展昭看了张烈一会儿,唇角微微一挑,算是一笑,然后道:“其实展某与张捕头也算同行,因此深知张捕头差事之辛苦,也正因为如此,有些事情才想好言相劝。”
张烈闻言,想了一会儿,却是冷笑出来:“难道展大人是想劝我也学一学那私相授受循私枉法名利双收那一套?”
展昭淡淡一笑:“这些展某都还未曾学会,如何教张捕头?展某要告诉你的是,凡公门中人,应知本分、循理法,事不可逾矩而行!”
张烈闻言眉头一皱,道:“这从何说起?有人犯下重案,我来捉捕人犯难道不该?”
“若是寻常人犯,你当然该捉。但白玉堂不同,他曾有圣上钦赐英雄蟒袍,是寻常人等碰不得的。”说着,展昭瞟了眼张烈登时瞪大的红眼珠子,当然知道他在忿些什么,于是将手轻轻一摆,示意他先别说话,然后自顾继续道:“但这并非就是说他白玉堂可为所欲为。但是他即便犯下事情,也该送到京中审判。说来,展某此行松江,本是探亲,但恰逢此案,也着实算遇到了份内之事,不可不管。唤张捕头来,就是告诉您一声,白玉堂的案子,既有展某人在此,任何人都可不必再插手。”
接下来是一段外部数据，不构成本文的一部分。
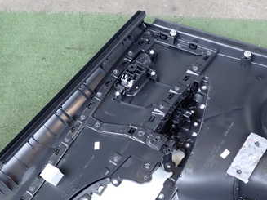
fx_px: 424
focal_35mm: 55
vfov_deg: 26.4
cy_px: 136
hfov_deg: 34.9
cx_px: 147
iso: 200
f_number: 2.3
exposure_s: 1/60
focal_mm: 5.4
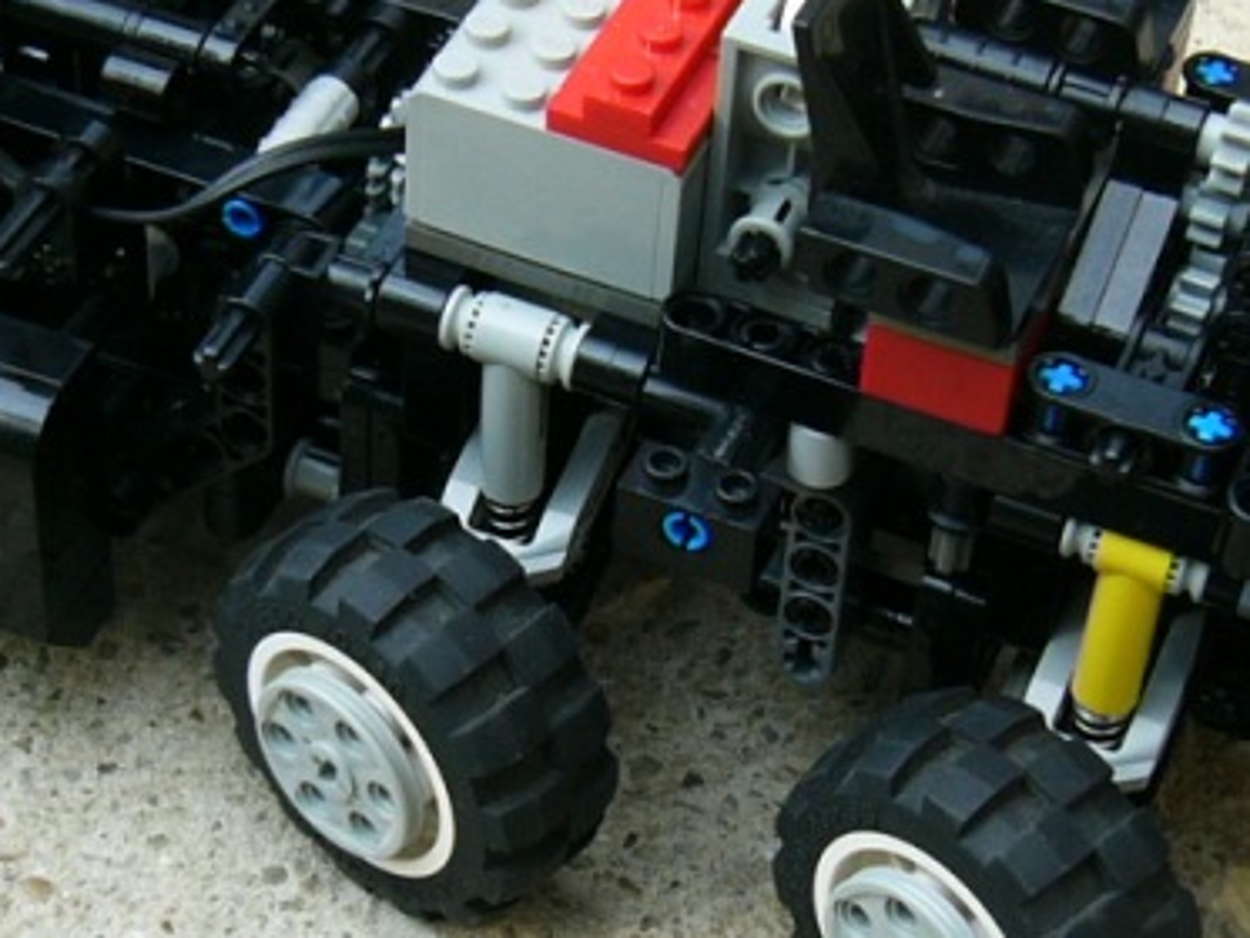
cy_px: 633
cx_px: 620
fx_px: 3468
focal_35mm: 96
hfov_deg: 20.4
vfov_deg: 15.4
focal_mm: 5.8
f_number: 2.8
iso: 50
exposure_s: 1/250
张烈闻言登时语噎,颇骇然地看向展昭。展昭一笑,道:“你们县太爷那边儿你也如此回他即可。当然,你也不必为难。白玉堂既已押在展某这里,就已算归案。你的差事也就了了。回头展某会亲赴江阴县衙将此案彻查明白,如你们县老爷有不解之处,可当面询问展某,这也省了你的麻烦。”
张烈听罢滞愣半晌,最后道:“既然展大人决意包揽,我们这等芝麻绿豆的小捕快们当真是得清闲了。不过今日你这些话我们这么些人可都听去了,但愿你可不要搬石砸脚,毁了你们堂堂开封府的名声!”
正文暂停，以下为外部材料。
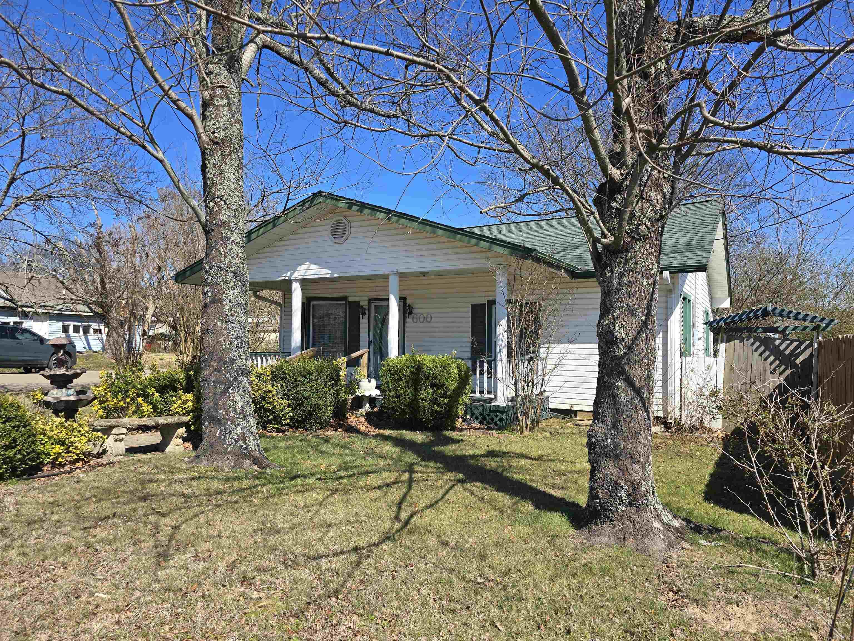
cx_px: 427
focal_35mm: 23
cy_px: 320
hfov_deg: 73.9
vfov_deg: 58.9
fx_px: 567
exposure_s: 1/596
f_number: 1.7
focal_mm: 6.3
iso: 12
言罢,张烈怒目向展昭一揖,之后率着那一众捕快转身离去。
张烈等走后不久,白玉堂回来,见展昭还在厅中,于是走至他近旁坐下,道:“猫儿,跟往昔办案一样,你只须秉公即可,至于是何结局,都不要挂心。”
展昭闻言,握了白玉堂的手儿,笑了笑:“小白鼠,从此刻起,你可是展某的人犯了,没有我的许可,哪儿都不准去!”